The advent of the Northwest Forest Plan (NWFP) in the early 1990s signaled a new paradigm for management of 9.9millionha of federal forest lands in western Washington and Oregon, USA. The emphasis shifted from commodity timber production to ensuring sustained ecological functioning to meet a broad array of ecosystem services including economic benefits. Under interim guidelines of the NWFP, approximately 1.1millionha are allocated to riparian reserves intended to conserve the ecological functions and processes required to create and maintain habitat for aquatic and riparian-dependent organisms. The Density Management and Riparian Buffer Study (DMS), an operational-scale management experiment, has evaluated the effectiveness of alternative buffer widths in meeting ecological objectives for riparian areas in headwater forests subjected to spatially heterogeneous thinning.
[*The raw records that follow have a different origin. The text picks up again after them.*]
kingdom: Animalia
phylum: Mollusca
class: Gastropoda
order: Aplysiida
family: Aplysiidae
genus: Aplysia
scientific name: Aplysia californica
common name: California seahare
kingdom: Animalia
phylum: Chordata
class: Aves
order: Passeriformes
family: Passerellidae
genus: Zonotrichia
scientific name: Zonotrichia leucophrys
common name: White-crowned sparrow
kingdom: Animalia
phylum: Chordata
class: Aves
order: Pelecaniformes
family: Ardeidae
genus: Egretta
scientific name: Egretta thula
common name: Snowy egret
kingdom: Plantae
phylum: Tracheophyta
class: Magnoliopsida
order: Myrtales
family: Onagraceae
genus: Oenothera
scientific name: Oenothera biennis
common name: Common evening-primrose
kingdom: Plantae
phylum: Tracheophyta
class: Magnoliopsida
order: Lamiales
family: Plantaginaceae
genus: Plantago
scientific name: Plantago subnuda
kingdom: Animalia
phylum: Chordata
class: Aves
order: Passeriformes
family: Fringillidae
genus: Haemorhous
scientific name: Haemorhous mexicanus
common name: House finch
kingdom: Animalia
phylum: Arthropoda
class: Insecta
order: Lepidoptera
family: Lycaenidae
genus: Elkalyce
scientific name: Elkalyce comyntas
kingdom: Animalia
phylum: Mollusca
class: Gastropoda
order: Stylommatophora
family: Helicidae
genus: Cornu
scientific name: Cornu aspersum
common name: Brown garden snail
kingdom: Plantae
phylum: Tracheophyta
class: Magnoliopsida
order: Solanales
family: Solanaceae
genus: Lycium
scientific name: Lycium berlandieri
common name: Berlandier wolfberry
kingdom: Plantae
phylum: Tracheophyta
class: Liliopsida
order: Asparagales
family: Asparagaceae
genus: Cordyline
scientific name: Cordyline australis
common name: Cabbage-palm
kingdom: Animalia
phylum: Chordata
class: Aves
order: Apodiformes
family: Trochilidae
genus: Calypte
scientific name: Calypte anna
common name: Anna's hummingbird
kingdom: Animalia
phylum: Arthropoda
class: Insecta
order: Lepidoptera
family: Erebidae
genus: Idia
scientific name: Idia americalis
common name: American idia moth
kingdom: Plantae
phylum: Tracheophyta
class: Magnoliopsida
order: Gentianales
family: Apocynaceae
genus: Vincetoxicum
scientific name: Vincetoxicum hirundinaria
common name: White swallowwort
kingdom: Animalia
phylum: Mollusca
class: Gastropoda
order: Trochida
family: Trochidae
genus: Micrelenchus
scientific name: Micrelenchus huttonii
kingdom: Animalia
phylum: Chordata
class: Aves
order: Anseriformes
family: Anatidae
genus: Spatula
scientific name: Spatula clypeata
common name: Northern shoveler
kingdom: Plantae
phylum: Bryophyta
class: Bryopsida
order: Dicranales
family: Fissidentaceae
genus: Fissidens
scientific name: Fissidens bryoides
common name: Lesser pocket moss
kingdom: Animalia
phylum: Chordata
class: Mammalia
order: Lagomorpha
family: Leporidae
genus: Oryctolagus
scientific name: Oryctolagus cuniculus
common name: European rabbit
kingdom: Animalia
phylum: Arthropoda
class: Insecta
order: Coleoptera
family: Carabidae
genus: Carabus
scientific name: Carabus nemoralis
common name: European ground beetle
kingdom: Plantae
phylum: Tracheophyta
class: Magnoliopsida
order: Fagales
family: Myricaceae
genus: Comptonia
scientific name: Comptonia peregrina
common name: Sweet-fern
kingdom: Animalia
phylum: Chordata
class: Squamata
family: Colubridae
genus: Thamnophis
Observations in unthinned stream-reaches revealed spatial structuring of amphibian and invertebrate species assemblages in relation to headwater habitats. Riparian buffers defined by the transition between distinct riparian habitat features and upslope forest were sufficient to moderate the effect of thinning on near-stream microclimates and wetted streambed temperatures. These same variable-width buffers were less effective when adjacent to 0.4-ha patch openings. Thinning had little impact on the abundance of aquatic amphibians and there was no evidence of species loss. Results of the study are being used to devise headwater forest management and species conservation strategies, and to improve monitoring methods and watershed assessment tools.